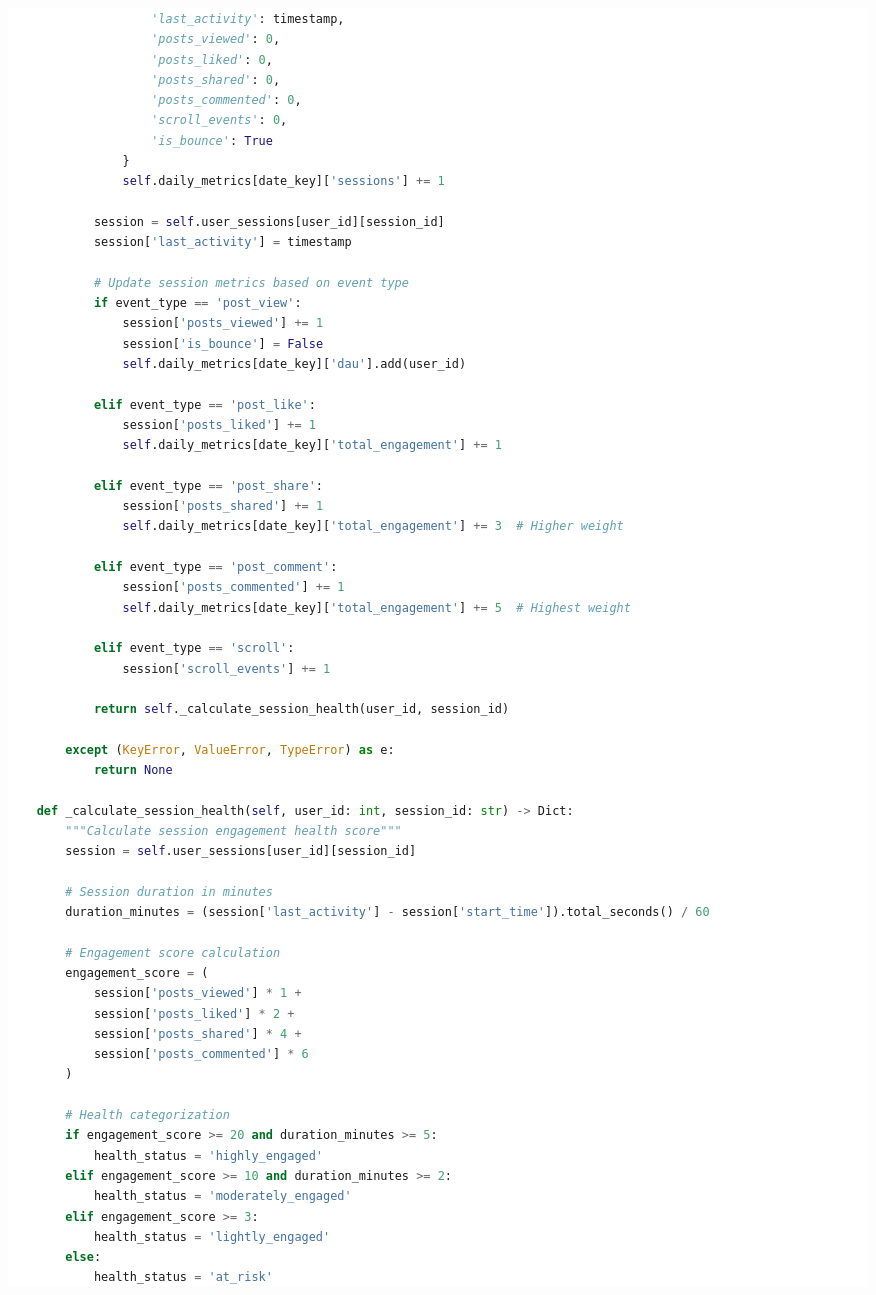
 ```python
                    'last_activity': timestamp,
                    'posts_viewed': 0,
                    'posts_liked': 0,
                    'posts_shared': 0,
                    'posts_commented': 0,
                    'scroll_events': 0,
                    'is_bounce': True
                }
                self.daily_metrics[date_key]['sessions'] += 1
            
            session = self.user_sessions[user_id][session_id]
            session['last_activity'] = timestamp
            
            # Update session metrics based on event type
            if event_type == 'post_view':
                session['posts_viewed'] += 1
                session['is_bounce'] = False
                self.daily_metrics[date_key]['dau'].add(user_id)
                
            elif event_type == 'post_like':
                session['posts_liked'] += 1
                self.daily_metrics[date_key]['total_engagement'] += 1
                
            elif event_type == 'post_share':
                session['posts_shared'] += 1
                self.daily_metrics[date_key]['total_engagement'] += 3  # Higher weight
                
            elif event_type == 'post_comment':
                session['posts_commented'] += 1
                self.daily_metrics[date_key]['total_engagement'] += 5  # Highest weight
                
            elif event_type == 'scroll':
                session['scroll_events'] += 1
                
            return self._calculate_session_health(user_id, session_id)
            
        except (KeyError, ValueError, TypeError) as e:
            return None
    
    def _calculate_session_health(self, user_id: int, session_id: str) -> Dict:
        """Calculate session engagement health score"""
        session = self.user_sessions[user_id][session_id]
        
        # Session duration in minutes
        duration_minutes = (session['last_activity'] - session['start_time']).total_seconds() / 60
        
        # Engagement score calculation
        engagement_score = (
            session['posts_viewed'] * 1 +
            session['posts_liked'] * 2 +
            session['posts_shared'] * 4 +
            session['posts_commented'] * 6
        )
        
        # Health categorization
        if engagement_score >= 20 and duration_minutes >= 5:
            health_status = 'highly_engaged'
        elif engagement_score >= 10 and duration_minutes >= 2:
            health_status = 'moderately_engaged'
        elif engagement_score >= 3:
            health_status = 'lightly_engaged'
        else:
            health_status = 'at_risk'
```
■ ■ ■
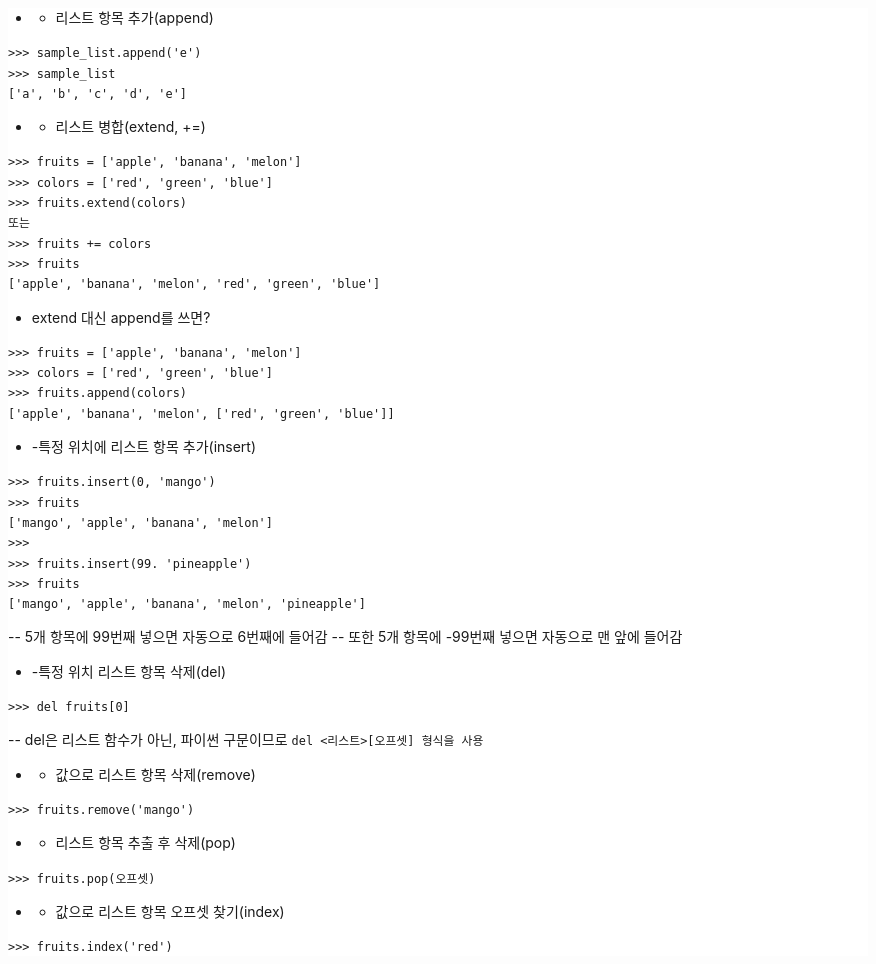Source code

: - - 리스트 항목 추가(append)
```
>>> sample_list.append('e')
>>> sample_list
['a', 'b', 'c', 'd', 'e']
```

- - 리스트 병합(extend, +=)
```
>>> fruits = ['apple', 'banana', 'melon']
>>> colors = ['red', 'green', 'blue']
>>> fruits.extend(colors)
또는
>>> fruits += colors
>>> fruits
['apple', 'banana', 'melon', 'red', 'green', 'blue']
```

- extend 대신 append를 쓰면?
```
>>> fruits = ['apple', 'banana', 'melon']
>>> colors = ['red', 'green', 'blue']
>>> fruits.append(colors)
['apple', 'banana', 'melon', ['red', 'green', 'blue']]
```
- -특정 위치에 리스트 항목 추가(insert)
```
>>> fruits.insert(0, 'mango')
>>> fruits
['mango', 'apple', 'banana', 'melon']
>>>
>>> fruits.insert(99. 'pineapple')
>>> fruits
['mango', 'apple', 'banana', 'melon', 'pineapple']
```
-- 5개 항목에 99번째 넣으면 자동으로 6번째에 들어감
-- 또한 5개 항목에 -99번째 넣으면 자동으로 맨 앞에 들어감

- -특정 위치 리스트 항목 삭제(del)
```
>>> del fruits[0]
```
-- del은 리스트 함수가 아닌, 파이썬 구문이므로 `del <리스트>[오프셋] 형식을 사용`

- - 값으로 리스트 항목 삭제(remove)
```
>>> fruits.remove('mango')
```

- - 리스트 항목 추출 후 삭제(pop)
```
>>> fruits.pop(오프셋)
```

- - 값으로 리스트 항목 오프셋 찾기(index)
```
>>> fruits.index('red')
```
■ ■ ■
* [Exercise goal] Gather all lines from the records above in which "pineapple" appears.

* [Your solution]
>>> fruits.insert(99. 'pineapple')
['mango', 'apple', 'banana', 'melon', 'pineapple']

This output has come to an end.